ThermoScan

Scan biomedical publications to retrieve protein thermodynamic data.



Methods


ThermoScan is a semi-automatic method for retrieving protein thermodynamic data from literature. For each article in the PubMed Central (PMC) subset, the method scans the fulltext HTML page and selects all article paragraphs which include significant words regarding protein thermodynamics (Turina et al. Frontiers in Biomedical Sciences, 2021). The significant words belong to the following 4 classes:

  • Thermodynamic Concepts (TC): Important words frequently mentioned in protein thermodynamic studies (two-state, unfolding, denaturant, midpoint, dichroism).

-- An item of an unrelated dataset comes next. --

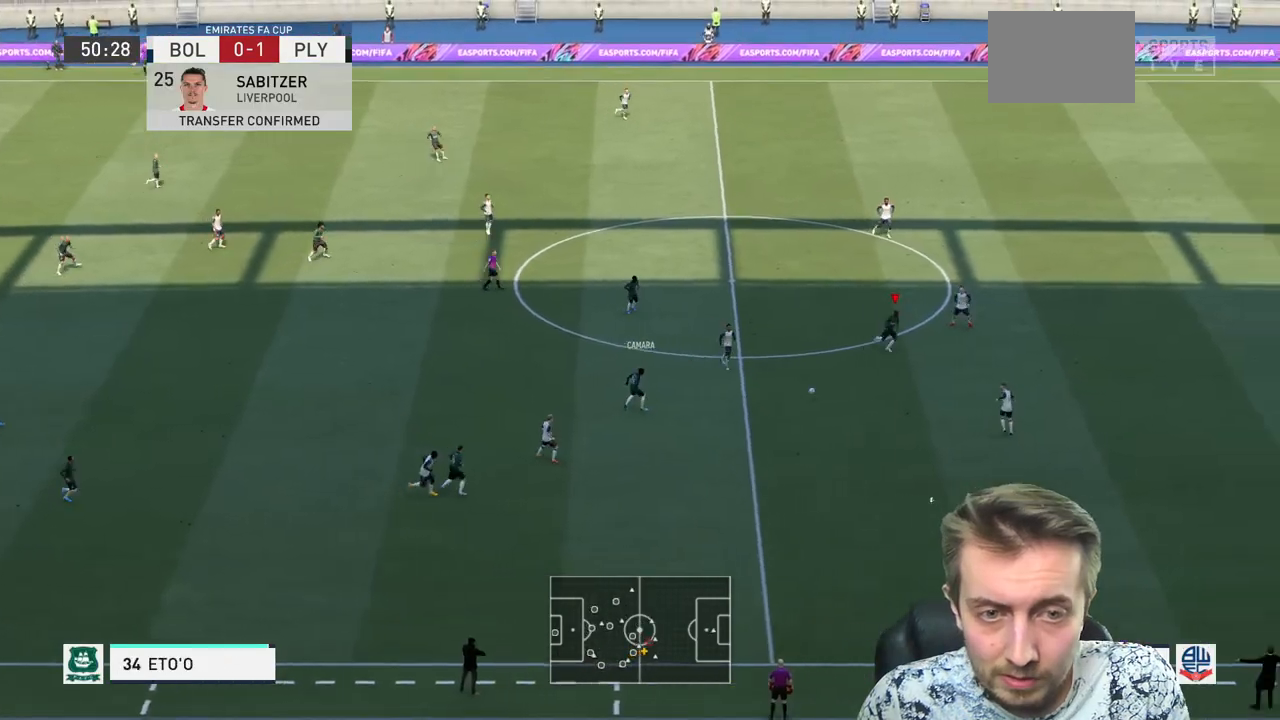
{"buttons": ["R2"], "left_stick": "right", "right_stick": "center", "events": []}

  • Thermodynamic Measures (TM): Words are identified by a regular expression matching the abbreviations of the main thermodynamic measures (ΔG, ΔH, Δ Tm, etc.).

  • Units of Measure (UM): Words are identified by a regular expression matching the main units of measure used in thermodynamic experiments (kcal/mol, kJ/mol, etc)

  • Computational Concepts (CC): Words referring to computational studies (simulation, molecular dynamics, force field, predict etc.).

For each scanned article ThermoScan calculates an empirical score based on the words from those 4 classes, returning the total and paragraph/table scores. The paragraph/table scores are calculated for each paragraph and table found in the paper. A positive partial score is assigned to items of the first 3-word classes a negative one to the 4th class (computational concepts).


Data Processing

ThermoScan processes the fulltext article in HTML format using the BeautifulSoup parser. The HTML file is parsed and the text inside the paragraph (<p>) and table (<table>) tags is extracted. The text corresponding to each tag is searched for each of the Thermodynamic Concepts reported above. If one of the 5 words (two-state, unfolding, denaturant, midpoint, dichroism) is found, the significant terms are extracted using the 4 following regular expressions:

TC: u'(?:\W|^)(two-state|unfolding|denaturant|midpoint|dichroism)'

  •  TM: u'(?:\W|^)((?:(?:\u2206|\u0394){1,2}(?:Cp|Tm|UG|GU|G|H|T))|(?:Cp|Tm)

  •  UM: u'(?:(?:(?:kcal|kj)(?:\/mole?(?:\/[\u00b0|\u00b4]C)?|[\s\*\.\u00b7\u22c5]?(?:mole?[\-\u2212]1)|\/M\/mol|\/\(mol\s[MK]\)|\s[MK][\-\u2212]1)?)|(?:[\u00b0|\u00b4]C))'

  •  CC: u'(?:\W|^)(md simulation|simulation|molecular dynamics|force field|charmm|gromacs|amber|PBSA|GBSA|predict)'
         


Score Details

The score is calculated summing all found matches excluding the repetitions as follows:


   •  two-state = unfolding = denaturant = midpoint = dichroism = 1

   •  Cp = Tm = 1 - ΔX = 2 - ΔΔX = 3  (X = Cp, Tm, UG, GU, G, H, T, U).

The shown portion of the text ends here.